* **WORK ITEM**
Print the data below exactly as it stands, and keep the pictures out.

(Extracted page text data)
┌──
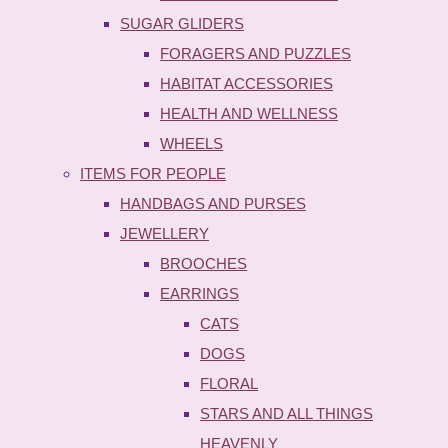
SUGAR GLIDERS
FORAGERS AND PUZZLES
HABITAT ACCESSORIES
HEALTH AND WELLNESS
WHEELS
ITEMS FOR PEOPLE
HANDBAGS AND PURSES
JEWELLERY
BROOCHES
EARRINGS
CATS
DOGS
FLORAL
STARS AND ALL THINGS
HEAVENLY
└──
* **ANSWER SECTION**
SUGAR GLIDERS
FORAGERS AND PUZZLES
HABITAT ACCESSORIES
HEALTH AND WELLNESS
WHEELS
ITEMS FOR PEOPLE
HANDBAGS AND PURSES
JEWELLERY
BROOCHES
EARRINGS
CATS
DOGS
FLORAL
STARS AND ALL THINGS
HEAVENLY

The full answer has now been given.